The 14-year-old boy turned out to be an undercover Delray Beach police detective, who arrested the Rev. Elias Guimaraes, 43, when he showed up at a park for the meeting on Sept. 9. Guimaraes worked at Our Lady Queen of Peace Mission west of Delray Beach and was suspended from ministry.
In e-mails, Guimaraes bragged of having sex with a 14-year-old boy and a 16-year-old boy, according to his arrest report. Assistant U.S. Attorney Lothrop Morris revealed during Thursday's bond hearing that the younger boy is from Delray Beach and the other boy is from Boca Raton. U.S. Magistrate Judge Ann Vitunac asked him if federal investigators have been able to identify them yet.
"We are currently trying," Morris said. "We are currently looking in his America Online account. We don't have all the information yet."
Investigators seized two computers from the church after the priest's arrest. One of those computers was in Guimaraes' bedroom. Computer forensics experts are examining them for evidence.
In asking that Guimaraes be held without bond, Morris said the charge is considered to be one of violence under federal law. He also argued that the native of Brazil has no ties to the community and was set to return to Brazil in a few weeks. He said Guimaraes faces about five to six years in prison under sentencing guidelines.
"The weight of the evidence in this case is overwhelming," he said. "This defendant is a danger to the community."
Morris also prosecuted Rabbi Jerrold Levy of Boca Raton, who was sentenced to 61/2 years in prison last year in a similar case. Morris pointed out to the judge that she ordered Levy held without bond, a decision upheld by the 11th U.S. Circuit Court of Appeals in Atlanta.
Defense attorney Eugene Garrett said the case amounted to two adults "talking dirty" on the Internet. "There is no threat to the community if he is under house arrest," he said, adding Guimaraes could live with a parishioner or a retired priest. About 10 parishioners came to the hearing to support Guimaraes, but none of them wanted to talk to reporters.
Garrett put a parishioner on the stand, Jerome Plummer, who said he didn't think Guimaraes was dangerous or a threat to children. Under questioning by Morris, though, he did a quick about face, saying he wouldn't want Guimaraes around his six children.
"He could be a danger?" Morris asked him. "That's a fact," Plummer replied.
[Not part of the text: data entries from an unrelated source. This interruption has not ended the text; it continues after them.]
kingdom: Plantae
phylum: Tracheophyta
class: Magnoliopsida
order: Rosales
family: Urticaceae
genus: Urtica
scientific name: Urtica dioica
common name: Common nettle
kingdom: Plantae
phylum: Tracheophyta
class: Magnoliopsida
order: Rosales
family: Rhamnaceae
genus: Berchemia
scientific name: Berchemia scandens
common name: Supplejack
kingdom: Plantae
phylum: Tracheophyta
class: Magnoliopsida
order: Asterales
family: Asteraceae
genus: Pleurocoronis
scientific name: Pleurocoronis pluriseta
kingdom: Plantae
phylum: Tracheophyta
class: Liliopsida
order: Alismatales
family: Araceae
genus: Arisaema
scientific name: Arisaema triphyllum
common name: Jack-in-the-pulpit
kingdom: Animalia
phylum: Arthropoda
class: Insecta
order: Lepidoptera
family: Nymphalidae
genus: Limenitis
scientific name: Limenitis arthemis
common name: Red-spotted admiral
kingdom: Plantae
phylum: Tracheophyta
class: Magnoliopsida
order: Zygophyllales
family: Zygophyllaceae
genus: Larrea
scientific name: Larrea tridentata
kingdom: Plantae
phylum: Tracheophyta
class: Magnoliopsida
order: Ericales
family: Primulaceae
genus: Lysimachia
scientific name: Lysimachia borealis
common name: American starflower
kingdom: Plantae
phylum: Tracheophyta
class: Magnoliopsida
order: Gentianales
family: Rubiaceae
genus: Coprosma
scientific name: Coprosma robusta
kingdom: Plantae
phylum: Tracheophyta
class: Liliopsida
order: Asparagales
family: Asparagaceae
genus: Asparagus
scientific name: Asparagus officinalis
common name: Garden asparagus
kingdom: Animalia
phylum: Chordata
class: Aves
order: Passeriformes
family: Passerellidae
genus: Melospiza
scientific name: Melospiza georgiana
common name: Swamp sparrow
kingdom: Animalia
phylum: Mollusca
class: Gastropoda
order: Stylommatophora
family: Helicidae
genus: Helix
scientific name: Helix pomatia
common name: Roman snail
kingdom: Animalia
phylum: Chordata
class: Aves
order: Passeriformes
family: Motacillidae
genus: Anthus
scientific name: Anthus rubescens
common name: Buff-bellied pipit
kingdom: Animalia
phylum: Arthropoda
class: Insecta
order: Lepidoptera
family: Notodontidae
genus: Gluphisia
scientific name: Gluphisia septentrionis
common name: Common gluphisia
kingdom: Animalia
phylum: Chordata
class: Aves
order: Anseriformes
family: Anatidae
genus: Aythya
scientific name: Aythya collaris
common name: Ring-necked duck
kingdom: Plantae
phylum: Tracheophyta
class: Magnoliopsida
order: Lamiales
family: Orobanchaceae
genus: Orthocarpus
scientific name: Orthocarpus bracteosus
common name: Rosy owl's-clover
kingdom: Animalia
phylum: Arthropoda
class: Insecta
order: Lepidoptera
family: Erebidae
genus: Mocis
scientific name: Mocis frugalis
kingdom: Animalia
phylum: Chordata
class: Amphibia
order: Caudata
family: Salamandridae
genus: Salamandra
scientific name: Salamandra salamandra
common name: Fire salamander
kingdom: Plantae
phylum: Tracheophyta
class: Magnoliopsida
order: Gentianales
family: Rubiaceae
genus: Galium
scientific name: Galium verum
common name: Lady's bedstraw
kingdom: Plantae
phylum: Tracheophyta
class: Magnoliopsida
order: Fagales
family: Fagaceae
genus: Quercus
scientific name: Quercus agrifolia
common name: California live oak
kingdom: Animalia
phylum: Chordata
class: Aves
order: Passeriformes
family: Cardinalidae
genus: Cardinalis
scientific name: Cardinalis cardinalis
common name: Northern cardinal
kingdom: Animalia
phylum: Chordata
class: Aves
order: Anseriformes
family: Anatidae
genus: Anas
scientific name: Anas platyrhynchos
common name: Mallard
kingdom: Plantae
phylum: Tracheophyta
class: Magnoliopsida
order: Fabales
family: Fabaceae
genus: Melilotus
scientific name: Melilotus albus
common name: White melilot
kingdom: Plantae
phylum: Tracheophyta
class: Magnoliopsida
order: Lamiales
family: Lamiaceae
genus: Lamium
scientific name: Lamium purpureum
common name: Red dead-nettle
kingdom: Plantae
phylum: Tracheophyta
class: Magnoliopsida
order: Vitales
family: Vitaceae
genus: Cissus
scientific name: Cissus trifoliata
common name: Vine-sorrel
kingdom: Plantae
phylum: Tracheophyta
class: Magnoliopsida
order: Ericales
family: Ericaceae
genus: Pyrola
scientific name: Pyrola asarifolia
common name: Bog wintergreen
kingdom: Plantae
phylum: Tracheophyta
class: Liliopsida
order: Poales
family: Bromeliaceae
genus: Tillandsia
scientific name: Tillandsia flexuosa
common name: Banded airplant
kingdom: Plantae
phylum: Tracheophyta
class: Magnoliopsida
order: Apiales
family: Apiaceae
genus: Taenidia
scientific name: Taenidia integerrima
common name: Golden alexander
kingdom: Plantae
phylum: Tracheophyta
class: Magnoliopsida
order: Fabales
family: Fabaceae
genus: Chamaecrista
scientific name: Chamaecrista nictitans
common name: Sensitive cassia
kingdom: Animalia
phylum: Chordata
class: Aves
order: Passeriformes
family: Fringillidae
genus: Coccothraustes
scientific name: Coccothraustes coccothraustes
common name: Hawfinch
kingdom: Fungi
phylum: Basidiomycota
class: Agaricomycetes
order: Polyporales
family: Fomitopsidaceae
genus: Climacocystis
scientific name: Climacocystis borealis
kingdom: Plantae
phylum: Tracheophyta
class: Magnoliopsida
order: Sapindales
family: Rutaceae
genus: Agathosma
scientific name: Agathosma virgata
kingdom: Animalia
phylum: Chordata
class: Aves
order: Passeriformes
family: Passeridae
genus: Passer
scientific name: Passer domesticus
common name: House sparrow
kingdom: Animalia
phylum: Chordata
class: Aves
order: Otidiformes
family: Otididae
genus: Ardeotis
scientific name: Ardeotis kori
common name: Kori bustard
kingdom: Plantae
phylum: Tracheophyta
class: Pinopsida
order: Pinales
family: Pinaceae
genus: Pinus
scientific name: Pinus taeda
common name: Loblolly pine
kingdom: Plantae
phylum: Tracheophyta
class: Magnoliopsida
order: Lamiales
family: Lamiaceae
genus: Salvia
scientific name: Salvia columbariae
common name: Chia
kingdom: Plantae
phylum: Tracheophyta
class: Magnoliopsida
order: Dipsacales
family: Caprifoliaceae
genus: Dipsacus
Morris said Guimaraes -- who wore running shorts without underwear to the Sept. 9 meeting -- resisted arrest by struggling with officers, while Garrett said the priest simply didn't put his hands behind his back quickly enough to suit police. "It's not like he was trying to catch the bus to Tallahassee or anything," he said.
Vitunac said Guimaraes intended to meet a 14-year-old boy at the park. "You weren't quite dressed to catch a bus to Tallahassee," she said.